When the attribute mapping is created and it is clear what object in the connected system is mapped to what entity in CzechIdM, the procedure gets to the object/entity attributes configuration.

Click on the Add button to create a new attribute in current mapping.

These options can be filled:

Disabled - If the attribute is disabled in mapping, it is not provisioned or synchronized.
Attribute in scheme - attributes from the connected system available in the current scheme.
Name - Unique system identifier, this value is used in select boxes and in entities info
Strategy - defines the strategy for the provisioning or synchronization. Available values:
- Set value as it is - no standard transformation takes place
- Merge - for multivalued attributes. Provision current idm attribute values + values returned from the connected system. This strategy is often used when connecting e.g. MS AD and CzechIdM manages placing the users into groups, but not all groups are loaded in CzechIdM itself.
- Authoritative merge - preferred strategy to fill multivalued attributes. Only CzechIdM values are sent to connected system. If the attribute originally contained other values, they are replaced by the sent one.
- Write only on create of the entity - If checked, the attribute value is sent to end system only together with CREATE operation. If UPDATE is sent to connected system, this attribute is not sent again.
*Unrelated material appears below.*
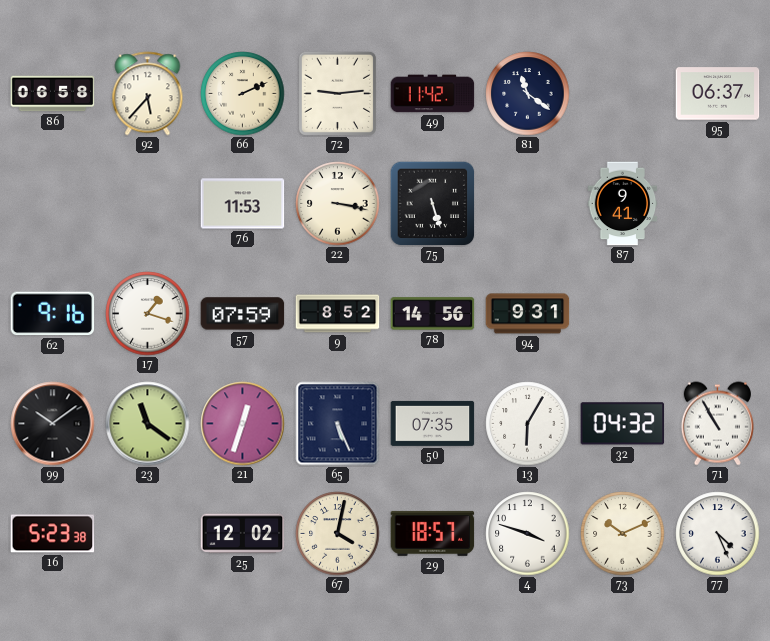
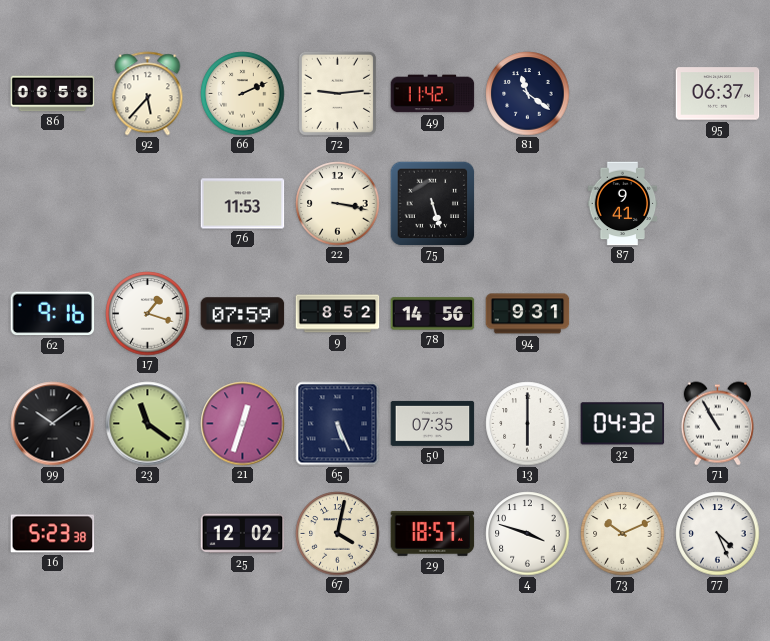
13: 6:05 -> 6:00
The same states for the synchronization.
- Write only if target value is null - If checked, only non existent attributes are filled in CzechIdM or connected system.

The attributes mapping must always contain one attribute marked as an Identifier. Otherwise the provisioning won't be possible.
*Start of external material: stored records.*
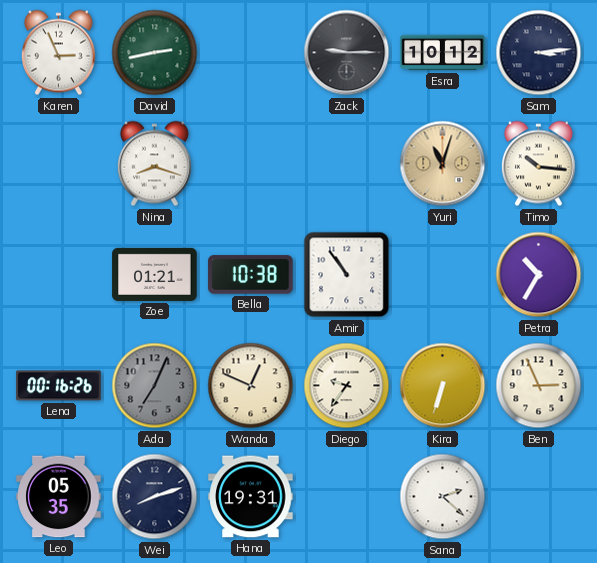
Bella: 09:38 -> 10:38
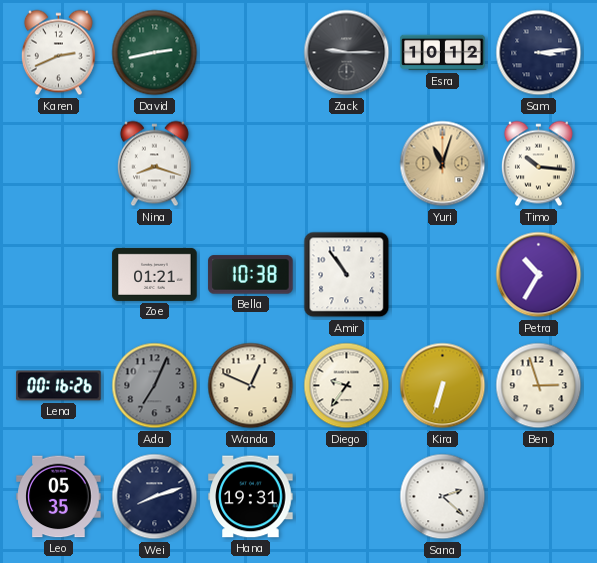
Karen: 2:56 -> 2:41
Ben: 2:56 -> 2:57
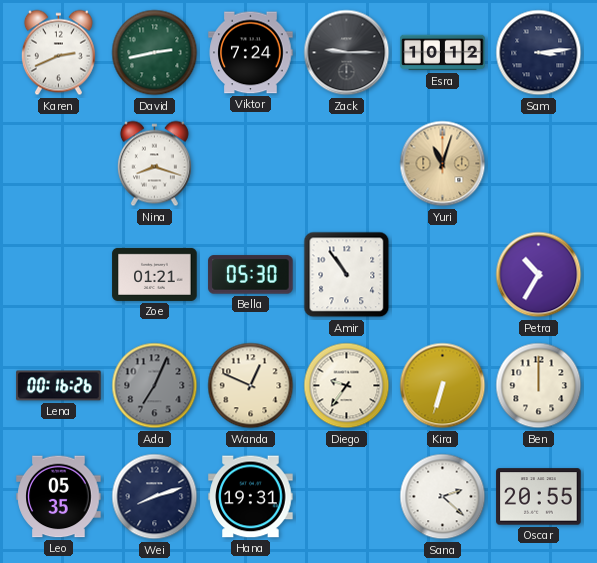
Viktor: none -> 7:24
Timo: 10:16 -> none
Bella: 10:38 -> 05:30
Ben: 2:57 -> 12:00
Oscar: none -> 20:55
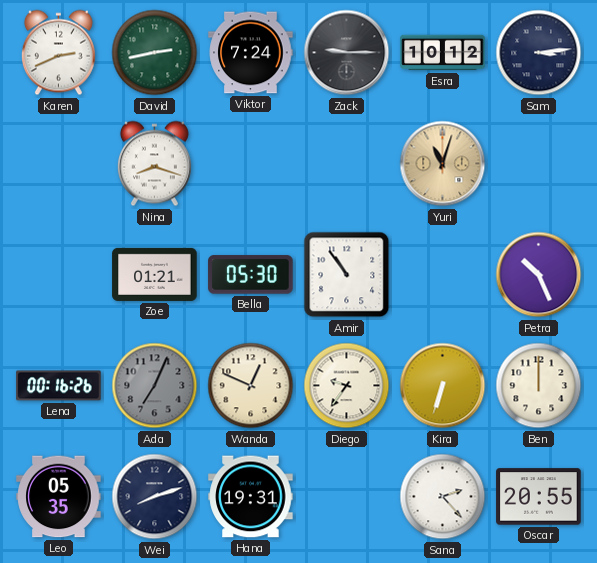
Petra: 10:35 -> 10:26
Sana: 2:22 -> 2:23
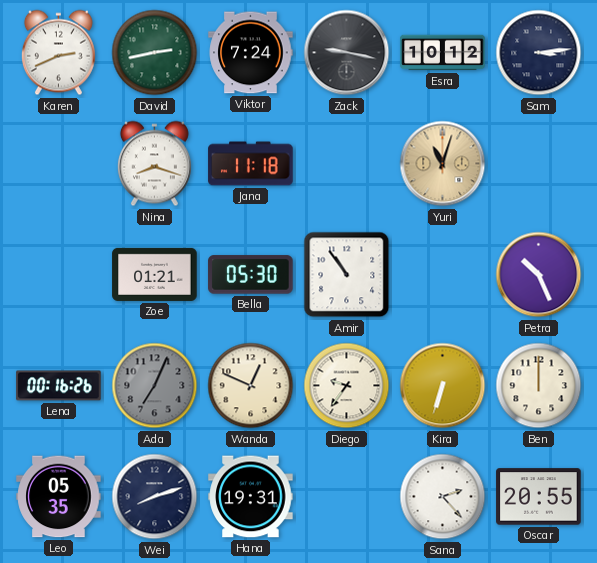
Zack: 9:15 -> 9:17
Jana: none -> 11:18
Some of the options behaviour may vary depending on the connector used as well as connected system itself. e.g. some connectors returns NULL if the attribute does not exists, some connectors return empty string "" instead.

Other options of the mapped attribute are:

Always sent - Send this attribute to system always even if value isn't change (transformation rules is applied).
Send IdM value only if its not null - Send this attribute only if value after transformation will not be null.
Identifier - Attribute is unique identifier of this object.
Entity attribute - Attribute is part of entity.
Extended attribute - Attribute isn't part of entity and his value and name is stored in EAV attributes.
Confidential attribute - Attribute value will be stored in confidential storage.
Authentication attribute - With this attribute will be do authentication to end system (for example: username)
Include on password change - Include this attribute when is provisioning password (reset, cahnge, create new)

It is now clear what attribute is managed on the connected system and how the changes are propagated from/to the attribute. Obviously it is necessary to define what attribute in CzechIdM we want to connect the end system attribute to.

Entity field - attributes from CzechIdM entity can be selected. This selection is available only if Entity attr. is enabled.
IdM key - name of attribute in IdM, if administrator choose Entity attribute is this field read only and his value is set by entity field select box. If administrator choose Extended attribute is this field available for write and is neccessary to enter name of extended attribute.

Now almost everything is set to synchronize or provision the attribute. If the range of standard options for attributes mapping is not wide enough, administrators can use transformation scripts to do advanced magic.

Virtual Systems

This is a way of how to manage systems via user tasks, not directly via direct (e.g. network) communication. This feature is mainly implemented as CzechIdM module.